PROVIDED DATA:
--

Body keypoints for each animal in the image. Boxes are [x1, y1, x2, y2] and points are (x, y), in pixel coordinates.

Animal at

--

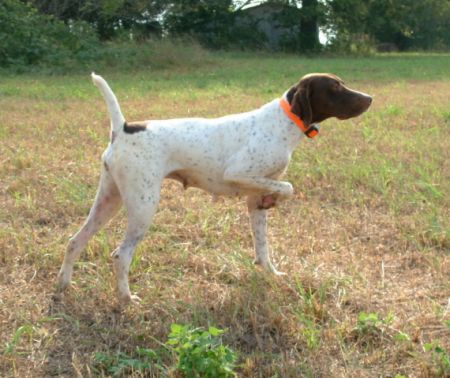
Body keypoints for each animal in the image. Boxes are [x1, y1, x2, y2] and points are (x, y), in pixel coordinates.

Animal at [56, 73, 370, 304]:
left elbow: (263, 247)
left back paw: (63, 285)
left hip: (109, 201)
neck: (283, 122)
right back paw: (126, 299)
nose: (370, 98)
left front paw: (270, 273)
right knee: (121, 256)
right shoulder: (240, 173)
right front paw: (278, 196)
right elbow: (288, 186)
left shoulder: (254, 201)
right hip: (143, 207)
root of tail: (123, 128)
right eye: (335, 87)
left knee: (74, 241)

--

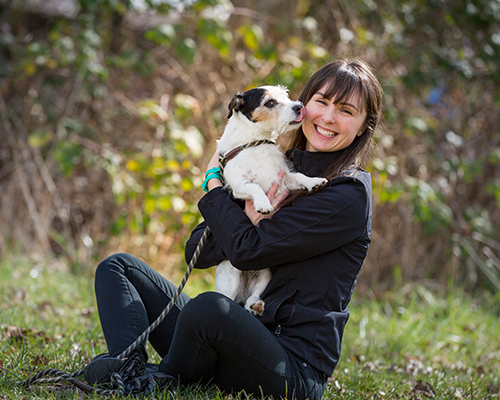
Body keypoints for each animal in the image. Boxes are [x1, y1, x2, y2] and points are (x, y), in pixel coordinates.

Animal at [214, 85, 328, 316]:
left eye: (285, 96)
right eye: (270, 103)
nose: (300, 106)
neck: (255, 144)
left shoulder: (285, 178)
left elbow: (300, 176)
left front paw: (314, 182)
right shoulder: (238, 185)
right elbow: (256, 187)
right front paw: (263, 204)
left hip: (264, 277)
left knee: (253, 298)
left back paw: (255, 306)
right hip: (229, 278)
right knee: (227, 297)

--

WORK INSTRUCTION: For the material above, reproduce exactly the lines from the line with "left front paw: (270, 273)" to the line with "left knee: (74, 241)", inclusive, and exclude all others.

WORKED SOLUTION:
left front paw: (270, 273)
right knee: (121, 256)
right shoulder: (240, 173)
right front paw: (278, 196)
right elbow: (288, 186)
left shoulder: (254, 201)
right hip: (143, 207)
root of tail: (123, 128)
right eye: (335, 87)
left knee: (74, 241)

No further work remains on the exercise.